According to a further embodiment as illustrated in Fig. 3, the thermal efficiency of the enclosure is further improved by providing an aperture to the enclosure wall and arranging heat exchanging unit 7 to the aperture. For protecting this part of the enclosure, an additional protecting hollow- core shell 1, 4, 5 is mounted on top of the heat exchanging unit 7 so that there is an air gap for allowing sufficient air supply. The heat exchanging unit 7 can be a tube or plate heat exchanger or suchlike element. An alternative way would be to use a thermosiphon cooling system disclosed in EP 2031332 A1 so that protective flange as described above is provided on top of the element or the ribbing is removed from the section in contact with the absorption material.
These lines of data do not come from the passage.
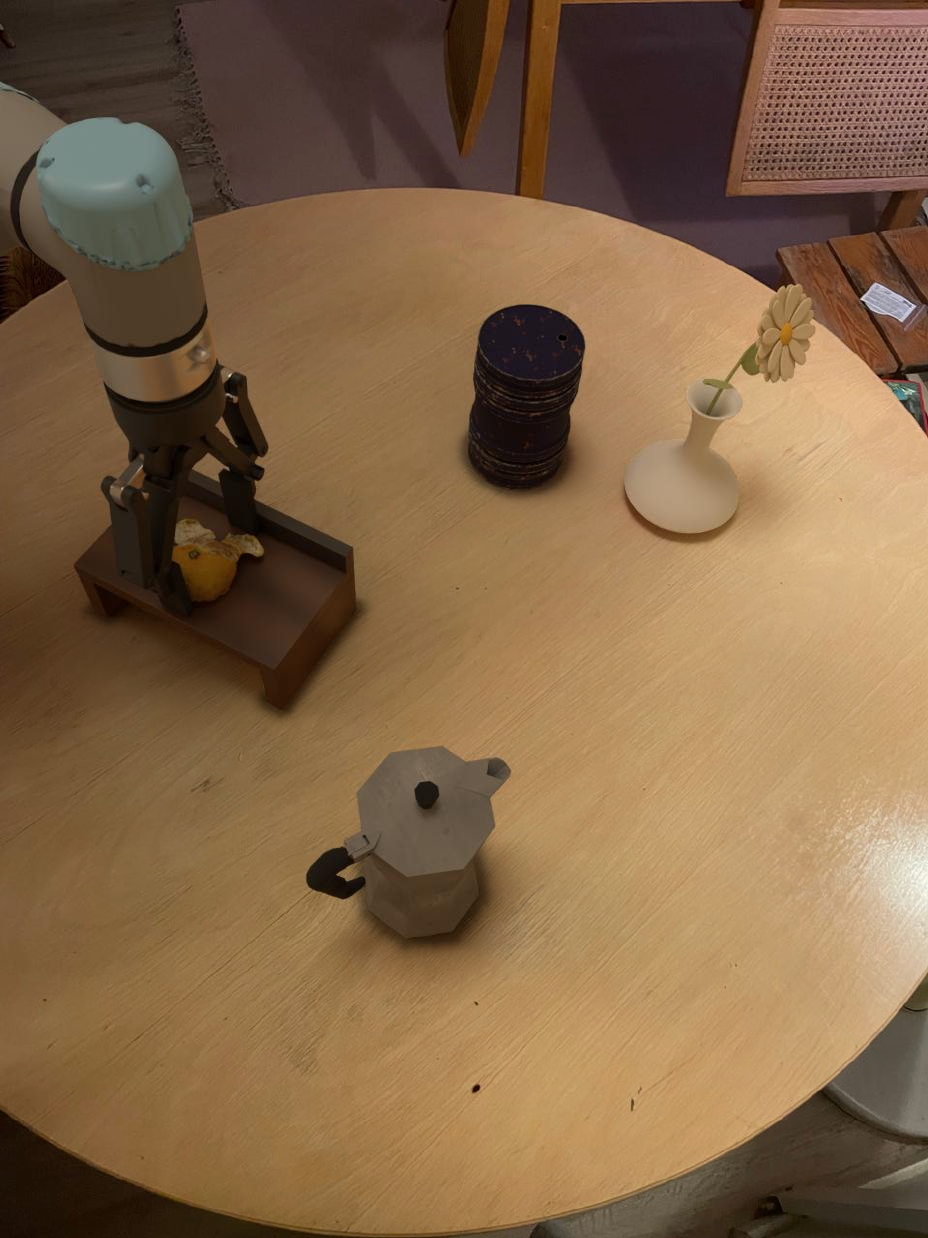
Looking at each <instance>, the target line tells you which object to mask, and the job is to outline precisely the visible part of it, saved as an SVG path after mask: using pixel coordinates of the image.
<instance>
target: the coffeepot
mask: <svg viewBox="0 0 928 1238" xmlns="http://www.w3.org/2000/svg"><path fill="white" fill-rule="evenodd" d="M511 772H512V770H511V768H510V766H509V765H508V763H507V762H506V761H505V760H503V759H502V758H500V757H497V756H495V757H486V758H480V759H475V760H469V761H468V760H467V761H466V760H465V759H463V758H462V757H460V756H458V755H457V754H456V753H454V752H453V751H451V750H450V749H448V748H447V747H445V746H444V745H436V746H429V747H421V748H413V749H406V750H399V751H390V752H389V753H388V754H387V755H386V756H385V758H384V759H383V760H382V761H381V763H379V765H378V766H377V767H376V768H375V769H374V771H373V772H372V773H371V774H370V775H369V777H368V778H367V779H366V781H365V782H364V783H363V784H362V785H361V786H360V788H359V789H358V790H357V791H356V799H357V807H358V808H357V809H358V817H359V824H360V830H359V831H358V832H356V833H354V834H353V835H351V836H349V837H347V838H345V839H343V845H342V846H339V847H333V848H331V849H328V850H326V851H325V852H323V853H322V854H321V855H320V856H319V857H318V858H317V859H316V860H315V861H314V862H313V863H312V864H311V865H310V866H309V868H308V870H307V872H306V874H305V881H306V884H307V887H308V888H309V889H311V890H313V891H315V892H318V893H322V894H324V895H327V896H330V897H334V898H337V899H339V900H347V899H349V898H351V897H352V896H354V895H356V893H358V892H359V891H360V890H361V889H363V888H364V887H365V893H366V902H367V903H366V904H367V911H368V912H370V913H371V914H372V915H374V916H375V917H376V918H377V919H378V920H379V921H381V922H382V923H383V924H385V925H386V926H387V927H389V928H390V929H392V930H393V931H394V932H395V933H398V934H399V935H400V936H401V937H403V938H404V939H412V938H418V937H422V938H423V937H431V936H434V935H439V934H446V933H451V932H453V931H454V930H455V929H456V927H457V926H458V924H459V923H460V922H461V920H462V919H463V918H464V917H465V915H466V914H467V912H468V911H469V909H470V908H471V906H472V905H473V903H474V902H475V901H476V899H477V898H478V896H479V895H480V892H479V885H478V880H477V874H476V868H475V863H474V858H475V857H476V856H477V854H478V852H479V851H480V850H481V848H482V847H483V845H485V843H486V842H487V839H488V838H489V837H490V835H491V834H492V832H493V831H494V829H495V828H496V821H495V815H494V810H493V805H492V800H491V798H492V797H493V796H494V795H495V793H496V792H497V791H499V789H500V788H501V787H502V786H503V785H504V784H505V783H506V782H507V781H508V779H509V778H510V777H511ZM364 860H365V861H364ZM362 861H364V863H363V865H362V868H363V876H358V877H355V878H353V879H350V880H346V878H345V877H343V876H341V875H338V874H339V873H341V872H342V871H345V870H346V869H347V868H348V867H350V866H353V865H355V864H357V863H360V862H362Z"/></svg>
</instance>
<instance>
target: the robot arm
mask: <svg viewBox="0 0 928 1238" xmlns="http://www.w3.org/2000/svg"><path fill="white" fill-rule="evenodd" d="M193 213H194V211H193V207H192V205H191V201H190V197H189V196H188V195H187V194H186V188H185V185H184V183H183V179H182V174H181V171H180V166H179V162H178V158H177V156H176V154H175V152H174V150H173V148H172V147H171V145H170V144H169V143H168V141H167V140H166V138H164V137H163V136H162V135H161V134H160V133H159V132H157V131H156V130H155V129H154V128H151V127H150V126H148V125H145V124H143V123H141V122H138V121H137V122H136V121H134V122H129V123H124V122H122V121H121V120H120V118H117V117H112V116H111V117H107V116H106V117H105V116H102V117H93V118H92V117H91V118H85V119H83V120H80V121H76V122H73V123H70V124H68V123H67V122H65V121H64V120H62V119H61V118H59V117H58V116H57V115H56V114H54V113H53V112H51V111H49V109H48V108H47V107H46V106H44V105H43V104H42V103H41V102H40V101H39V100H37V98H34V97H33V96H31V95H30V94H28V93H26V92H24V91H22V90H19V89H16V88H15V87H13V86H11V85H10V84H6V83H4V82H2V81H0V258H1V257H3V256H4V255H6V254H8V253H9V252H11V251H13V250H14V249H16V248H18V247H21V248H23V250H26V251H27V252H29V253H30V254H31V255H33V256H34V257H36V258H37V259H38V260H40V261H42V262H43V263H46V264H48V265H49V266H50V267H52V268H54V269H55V270H56V271H57V272H59V273H60V274H61V275H62V276H64V278H65V279H66V280H67V281H68V283H69V285H70V287H71V290H72V292H73V295H74V298H75V301H76V304H77V306H78V310H79V312H80V315H81V318H82V322H83V325H84V328H85V332H86V335H87V338H88V341H89V345H90V348H91V352H92V354H93V357H94V361H95V364H96V367H97V370H98V374H99V376H100V379H102V381H103V387H104V390H105V393H106V396H107V399H108V402H109V405H110V409H111V411H112V414H113V417H114V420H115V422H116V424H117V426H118V427H119V429H120V430H121V431H122V433H123V434H124V436H125V437H126V439H127V441H128V454H127V458H128V459H127V460H128V462H129V465H128V466H127V467H126V468H125V469H124V470H123V472H122V473H121V474H120V476H119V477H118V478H116V477H115V476H113V475H111V474H110V475H108V474H107V475H106V476H105V477H104V478H103V479H102V480H101V483H100V491H101V492H102V494H103V496H104V497H105V499H106V501H107V503H108V505H109V514H110V525H111V524H112V532H113V540H114V549H115V557H116V565H117V574H118V576H120V577H122V578H124V579H126V580H127V581H129V582H131V583H133V584H135V585H137V586H139V587H141V588H143V589H145V590H148V589H149V590H150V591H152V592H153V593H155V594H157V595H158V596H159V599H160V602H161V603H162V604H164V605H166V606H168V607H170V608H172V609H174V610H175V611H177V612H179V613H181V614H183V615H185V616H187V617H188V616H189V615H190V614H191V613H192V612H193V607H192V603H191V600H190V597H189V594H188V590H187V587H186V584H185V580H184V577H183V574H182V570H181V567H180V564H178V563H176V562H174V561H172V555H173V547H174V539H175V531H176V523H177V516H178V508H179V500H180V498H182V497H184V496H185V495H186V493H187V485H188V478H189V473H190V471H191V470H192V469H194V467H195V466H196V464H197V463H199V462H200V461H202V460H203V459H204V458H205V457H206V456H207V455H208V454H209V455H211V456H212V457H213V458H214V459H215V460H217V461H218V463H220V464H221V465H223V466H225V467H226V468H225V467H223V468H222V469H221V470H220V471H219V472H218V482H220V485H221V490H222V494H223V499H224V503H225V508H226V512H227V517H228V521H229V524H231V525H233V526H236V527H238V528H240V529H242V530H244V531H246V532H248V533H250V534H252V535H254V536H256V535H257V533H258V532H259V531H260V526H259V521H258V516H257V510H256V505H255V500H256V499H255V496H256V494H257V486H256V482H260V481H261V480H263V477H264V475H265V471H266V470H265V467H263V466H261V465H258V464H257V463H256V461H257V460H258V458H264V457H266V455H267V453H268V452H269V447H270V446H269V443H268V440H267V438H266V436H265V433H264V431H263V429H262V427H261V425H260V422H259V420H258V417H257V415H256V413H255V410H254V408H253V406H252V403H251V401H250V399H249V393H248V390H249V389H248V377H247V376H246V375H245V374H243V373H240V372H238V371H236V370H233V369H231V368H230V367H227V366H225V365H223V364H221V363H220V362H219V358H218V357H217V351H216V345H215V339H214V333H213V329H212V324H211V319H210V313H209V309H208V304H207V303H208V302H207V296H206V290H205V284H204V279H203V271H202V268H201V261H200V256H199V251H198V244H197V238H196V233H195V228H194V227H195V226H194V214H193ZM221 418H222V420H223V422H224V424H225V426H226V428H227V430H228V433H229V434H230V437H231V438H232V441H233V442H234V444H233V443H232V442H231V439H230V438H229V437H227V435H226V434H224V433H223V432H222V431H221V430H220V428H219V427H218V426H216V425H218V423H219V421H220V420H221ZM227 468H228V469H227ZM168 480H169V481H168ZM170 481H172V482H170Z"/></svg>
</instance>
This would allow the fluid material to fill the cavities of the system giving it protection against gun fire.

Claims

Method for providing a protective enclosure for electrical equipment used in hostile environments, the method comprising:
- forming an enclosure having an inner shell (5) and an outer shell (1) enclosing the inner shell (1) at a clearance thereof, whereby a cavity is formed between the shells (1, 5),

- arranging a protective layer into the cavity,

- enclosing electrical equipment within the inner shell (5), and

- arranging natural granular absorption material (4) as the protective layer into the cavity on site upon installation of the enclosure,
characterized by providing an additional insulation layer (2) between the outer shell (1) and the absorption material (4), which layer (2) is adapted to fill at least part of a bullet hole in the outer shell for preventing the absorption material from spilling out.
Method according to claim 1, characterized by manufacturing and transporting the enclosure without the protective layer.
Method according to claim 1 or 2, characterized in that the material (4) is sand or soil.
Outdoor electrical equipment enclosure for use in the method according to claim 1, the enclosure comprising:
- an inner shell (5) for housing the electrical equipment,

- an outer shell (1) enclosing the inner shell (5),

- a cavity arranged between the inner shell (5) and the outer shell (1) on at least portion of the enclosure for receiving a layer of bullet proofing material (4) for absorbing penetrative kinetic energy, wherein
the enclosure is adapted to receive fillable natural granular absorption material (4) into the cavity on site upon installation,
characterized in that the enclosure further comprises an insulation layer (2) in the cavity on the inner surface of the outer shell (1), which layer (2) is adapted to fill at least part of a bullet hole in the outer shell for preventing the absorption material (4) from spilling out.
Enclosure according to claim 4, characterized in that the insulation layer (2) is made of porous material adapted to seal the outer shell (1) from particles, such as dust.
Enclosure according to claim 4 or 5, characterized in that the insulation layer material is rubber or glass wool.
Enclosure according to any of claims 4 to 6, characterized in that the enclosure comprises an inlet for filling the cavity with absorption material (4) upon installation, and an outlet for draining out absorption material (4) upon maintenance or disassembly.
Enclosure according to any of claims 4 to 7, characterized in that the enclosure further comprises an aramid fabric layer (3) for reinforcing the absorption material (4), the aramid fabric layer (3) being arranged between the outer shell (1) and inner shell (5).
Enclosure according to any of claims 4 to 8, characterized in that the enclosure is equipped with a pressure balancing tube for exhausting abrupt overpressure within the enclosure.
Enclosure according to any of claims 4 to 9, characterized in that the enclosure is equipped with a thermosyphon, preferably heat pipe (6), extending from inside the enclosure to outside thereof for cooling the enclosure.
Enclosure according to any of claims 4 to 10, characterized in that the outer shell (1) is made of sheet material, such as steel, stainless steel, aluminum, plastics, glass fiber, or wood, having a thickness between 0,5 and 5 mm.
Enclosure according to any of claims 4 to 11, characterized in that the inner shell (5) is made of sheet material, such as steel, stainless steel or aluminum, having a thickness between 0,5 and 5 mm.